Start of Records to process

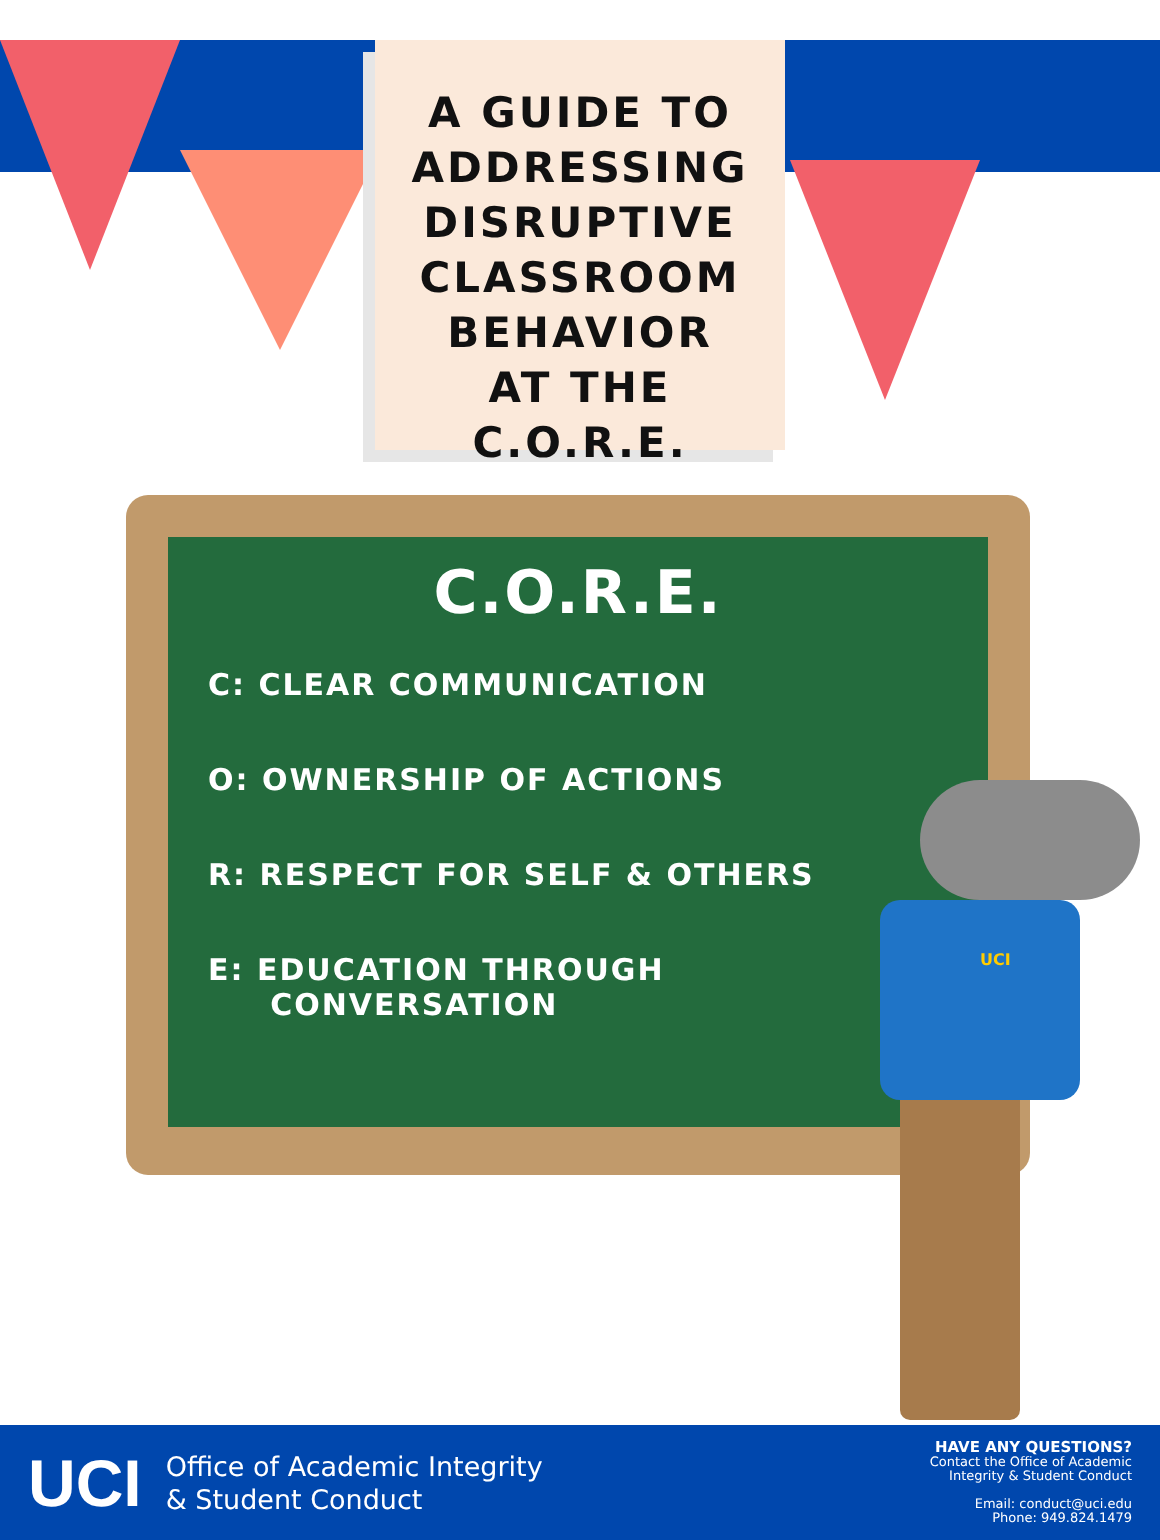A GUIDE TO
ADDRESSING
DISRUPTIVE
CLASSROOM
BEHAVIOR
AT THE C.O.R.E.
C.O.R.E.
C: CLEAR COMMUNICATION
O: OWNERSHIP OF ACTIONS
R: RESPECT FOR SELF & OTHERS
E: EDUCATION THROUGH
CONVERSATION
UCI
UCI Office of Academic Integrity
& Student Conduct
HAVE ANY QUESTIONS?
Contact the Office of Academic
Integrity & Student Conduct
Email: conduct@uci.edu
Phone: 949.824.1479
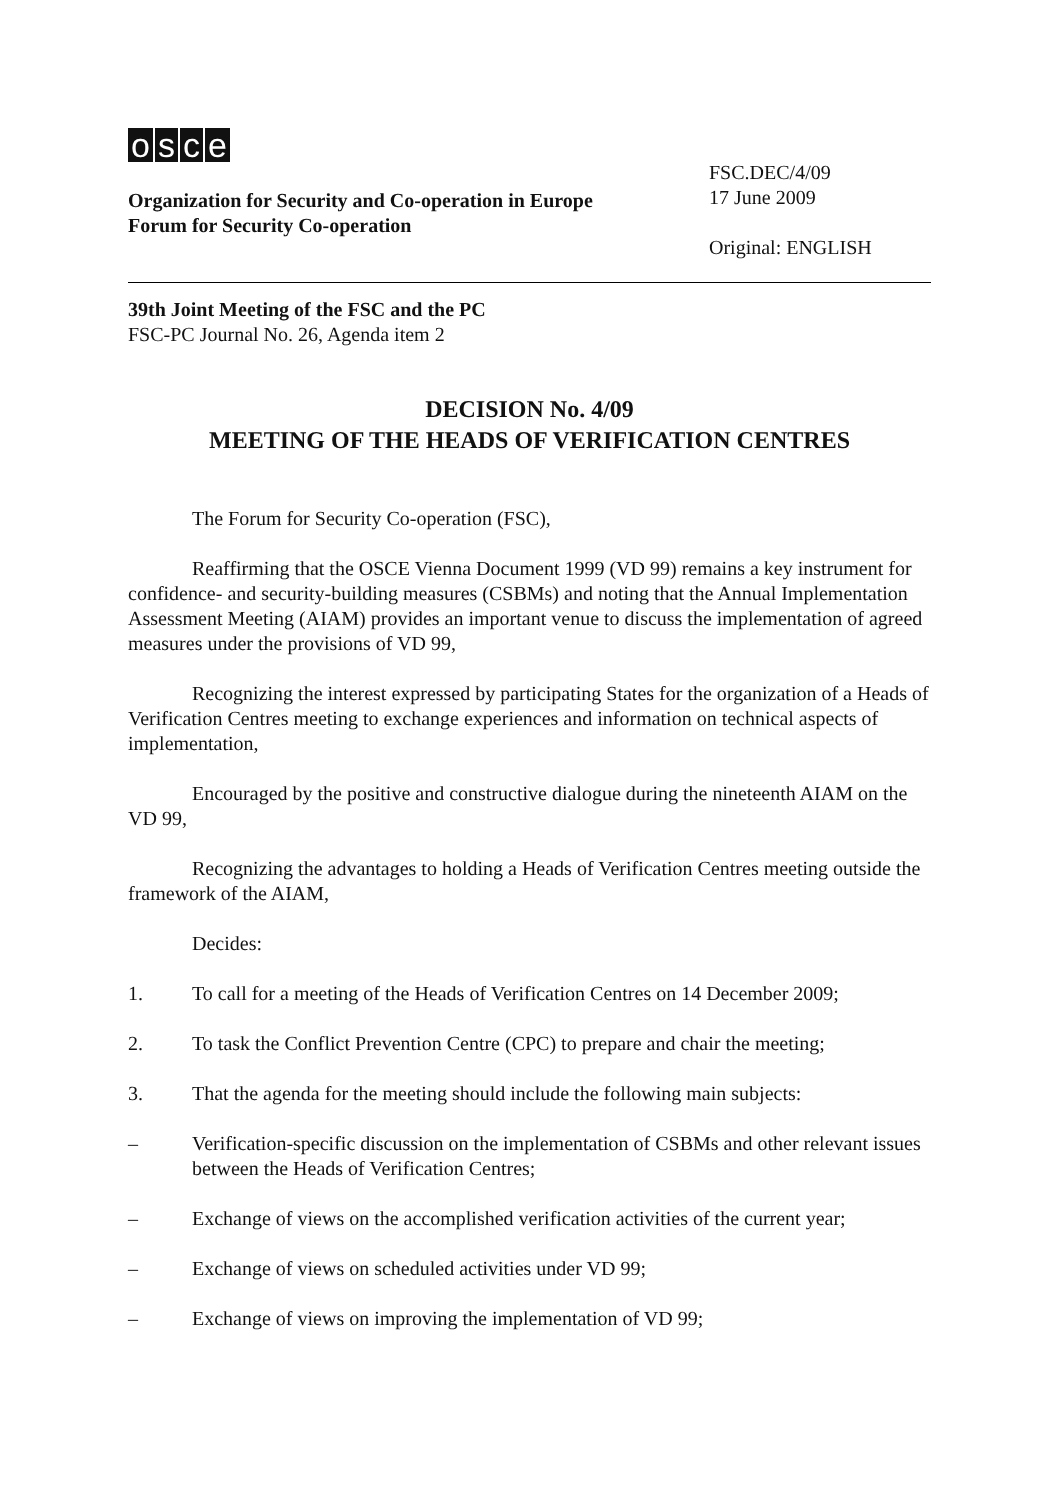osce
Organization for Security and Co-operation in Europe
Forum for Security Co-operation
FSC.DEC/4/09
17 June 2009
Original: ENGLISH
39th Joint Meeting of the FSC and the PC
FSC-PC Journal No. 26, Agenda item 2
DECISION No. 4/09
MEETING OF THE HEADS OF VERIFICATION CENTRES
The Forum for Security Co-operation (FSC),
Reaffirming that the OSCE Vienna Document 1999 (VD 99) remains a key instrument for confidence- and security-building measures (CSBMs) and noting that the Annual Implementation Assessment Meeting (AIAM) provides an important venue to discuss the implementation of agreed measures under the provisions of VD 99,
Recognizing the interest expressed by participating States for the organization of a Heads of Verification Centres meeting to exchange experiences and information on technical aspects of implementation,
Encouraged by the positive and constructive dialogue during the nineteenth AIAM on the VD 99,
Recognizing the advantages to holding a Heads of Verification Centres meeting outside the framework of the AIAM,
Decides:
1. To call for a meeting of the Heads of Verification Centres on 14 December 2009;
2. To task the Conflict Prevention Centre (CPC) to prepare and chair the meeting;
3. That the agenda for the meeting should include the following main subjects:
– Verification-specific discussion on the implementation of CSBMs and other relevant issues between the Heads of Verification Centres;
– Exchange of views on the accomplished verification activities of the current year;
– Exchange of views on scheduled activities under VD 99;
– Exchange of views on improving the implementation of VD 99;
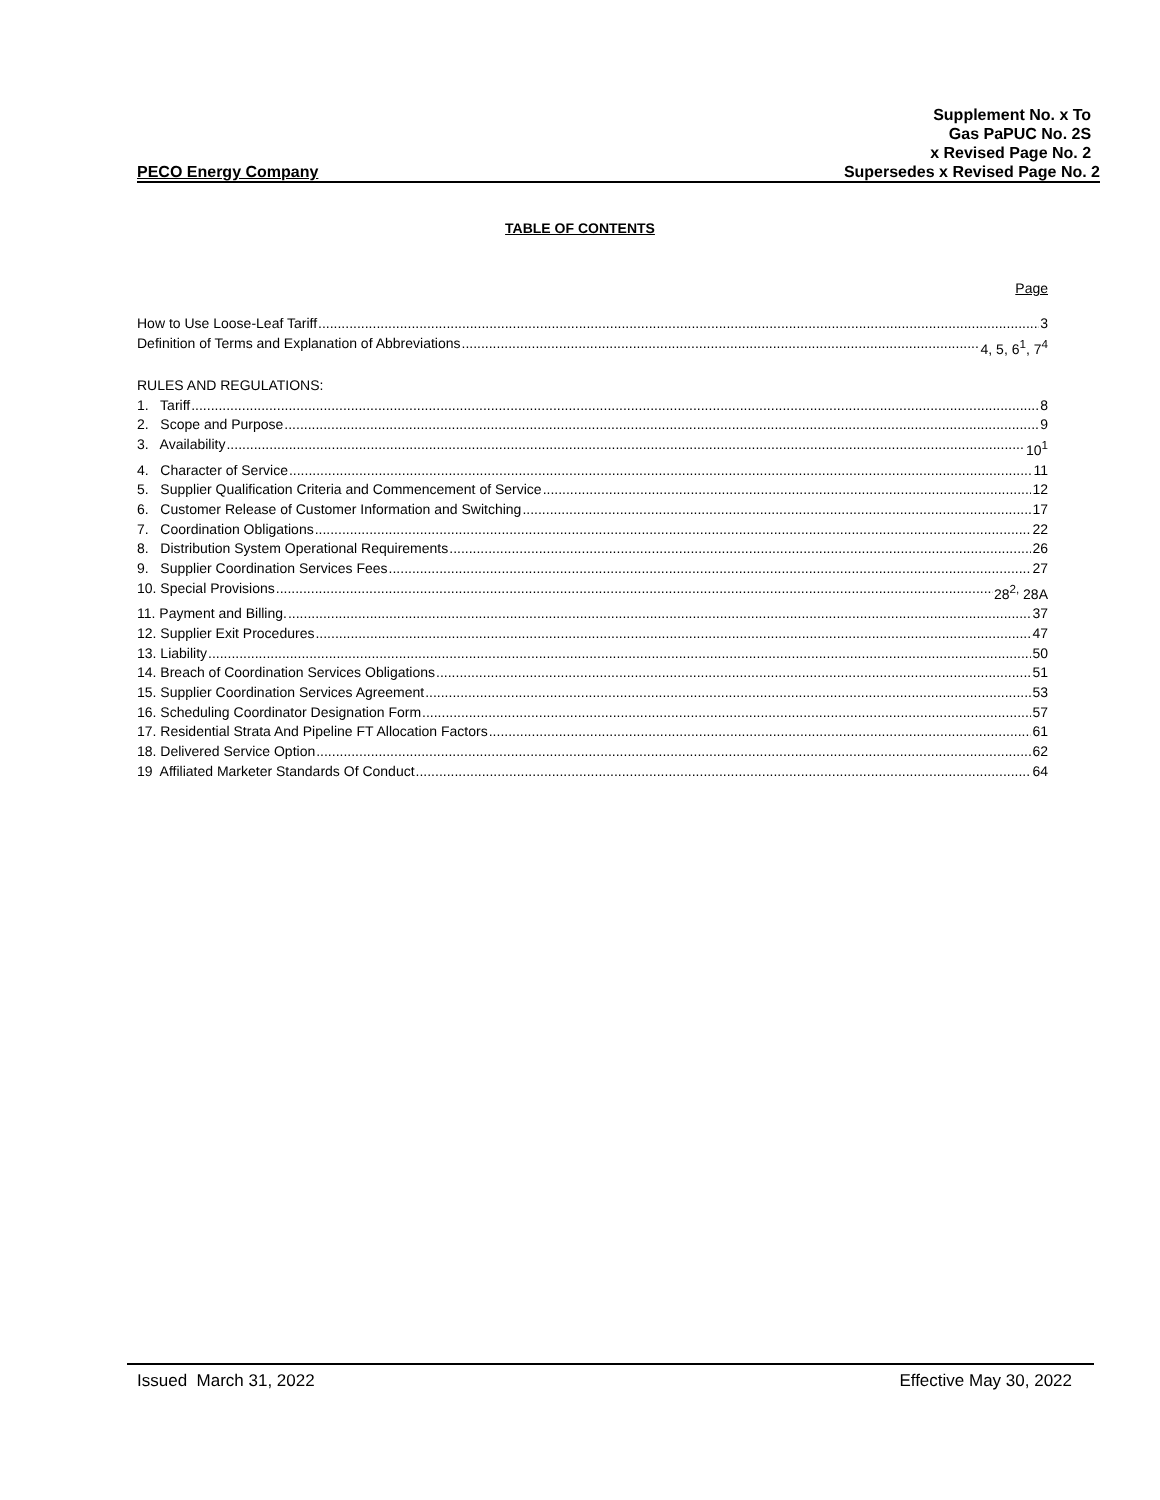Supplement No. x To
Gas PaPUC No. 2S
x Revised Page No. 2
PECO Energy Company Supersedes x Revised Page No. 2
TABLE OF CONTENTS
Page
How to Use Loose-Leaf Tariff 3
Definition of Terms and Explanation of Abbreviations 4, 5, 6<sup>1</sup>, 7<sup>4</sup>
RULES AND REGULATIONS:
1. Tariff 8
2. Scope and Purpose 9
3. Availability 10<sup>1</sup>
4. Character of Service 11
5. Supplier Qualification Criteria and Commencement of Service 12
6. Customer Release of Customer Information and Switching 17
7. Coordination Obligations 22
8. Distribution System Operational Requirements 26
9. Supplier Coordination Services Fees 27
10. Special Provisions 28<sup>2,</sup> 28A
11. Payment and Billing. 37
12. Supplier Exit Procedures 47
13. Liability 50
14. Breach of Coordination Services Obligations 51
15. Supplier Coordination Services Agreement 53
16. Scheduling Coordinator Designation Form 57
17. Residential Strata And Pipeline FT Allocation Factors 61
18. Delivered Service Option 62
19 Affiliated Marketer Standards Of Conduct 64
Issued March 31, 2022 Effective May 30, 2022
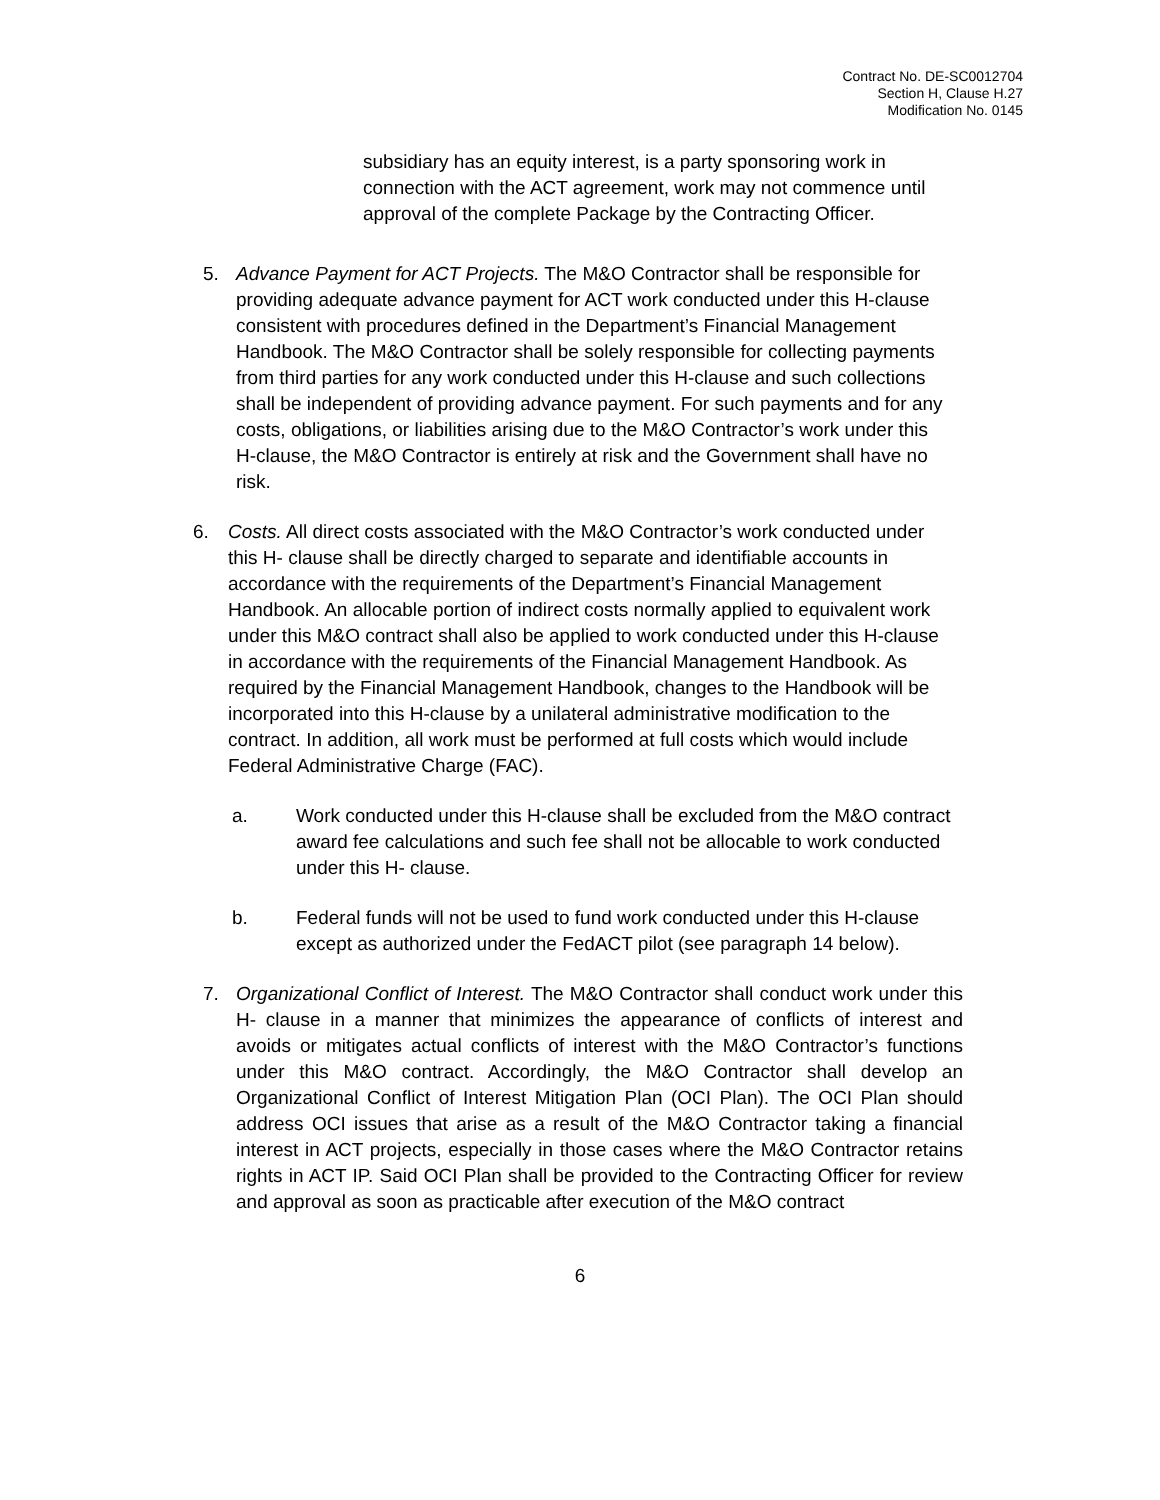Contract No. DE-SC0012704
Section H, Clause H.27
Modification No. 0145
subsidiary has an equity interest, is a party sponsoring work in connection with the ACT agreement, work may not commence until approval of the complete Package by the Contracting Officer.
5. Advance Payment for ACT Projects. The M&O Contractor shall be responsible for providing adequate advance payment for ACT work conducted under this H-clause consistent with procedures defined in the Department’s Financial Management Handbook. The M&O Contractor shall be solely responsible for collecting payments from third parties for any work conducted under this H-clause and such collections shall be independent of providing advance payment. For such payments and for any costs, obligations, or liabilities arising due to the M&O Contractor’s work under this H-clause, the M&O Contractor is entirely at risk and the Government shall have no risk.
6. Costs. All direct costs associated with the M&O Contractor’s work conducted under this H- clause shall be directly charged to separate and identifiable accounts in accordance with the requirements of the Department’s Financial Management Handbook. An allocable portion of indirect costs normally applied to equivalent work under this M&O contract shall also be applied to work conducted under this H-clause in accordance with the requirements of the Financial Management Handbook. As required by the Financial Management Handbook, changes to the Handbook will be incorporated into this H-clause by a unilateral administrative modification to the contract. In addition, all work must be performed at full costs which would include Federal Administrative Charge (FAC).
a. Work conducted under this H-clause shall be excluded from the M&O contract award fee calculations and such fee shall not be allocable to work conducted under this H- clause.
b. Federal funds will not be used to fund work conducted under this H-clause except as authorized under the FedACT pilot (see paragraph 14 below).
7. Organizational Conflict of Interest. The M&O Contractor shall conduct work under this H- clause in a manner that minimizes the appearance of conflicts of interest and avoids or mitigates actual conflicts of interest with the M&O Contractor’s functions under this M&O contract. Accordingly, the M&O Contractor shall develop an Organizational Conflict of Interest Mitigation Plan (OCI Plan). The OCI Plan should address OCI issues that arise as a result of the M&O Contractor taking a financial interest in ACT projects, especially in those cases where the M&O Contractor retains rights in ACT IP. Said OCI Plan shall be provided to the Contracting Officer for review and approval as soon as practicable after execution of the M&O contract
6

End of Records to process

Task description: With the pictures omitted, copy exactly the lines of the listing above starting at the line containing "How to Use Loose-Leaf Tariff 3" and ending at the line containing "subsidiary has an", both included.

Output:
How to Use Loose-Leaf Tariff 3
Definition of Terms and Explanation of Abbreviations 4, 5, 6<sup>1</sup>, 7<sup>4</sup>
RULES AND REGULATIONS:
1. Tariff 8
2. Scope and Purpose 9
3. Availability 10<sup>1</sup>
4. Character of Service 11
5. Supplier Qualification Criteria and Commencement of Service 12
6. Customer Release of Customer Information and Switching 17
7. Coordination Obligations 22
8. Distribution System Operational Requirements 26
9. Supplier Coordination Services Fees 27
10. Special Provisions 28<sup>2,</sup> 28A
11. Payment and Billing. 37
12. Supplier Exit Procedures 47
13. Liability 50
14. Breach of Coordination Services Obligations 51
15. Supplier Coordination Services Agreement 53
16. Scheduling Coordinator Designation Form 57
17. Residential Strata And Pipeline FT Allocation Factors 61
18. Delivered Service Option 62
19 Affiliated Marketer Standards Of Conduct 64
Issued March 31, 2022 Effective May 30, 2022
Contract No. DE-SC0012704
Section H, Clause H.27
Modification No. 0145
subsidiary has an equity interest, is a party sponsoring work in connection with the ACT agreement, work may not commence until approval of the complete Package by the Contracting Officer.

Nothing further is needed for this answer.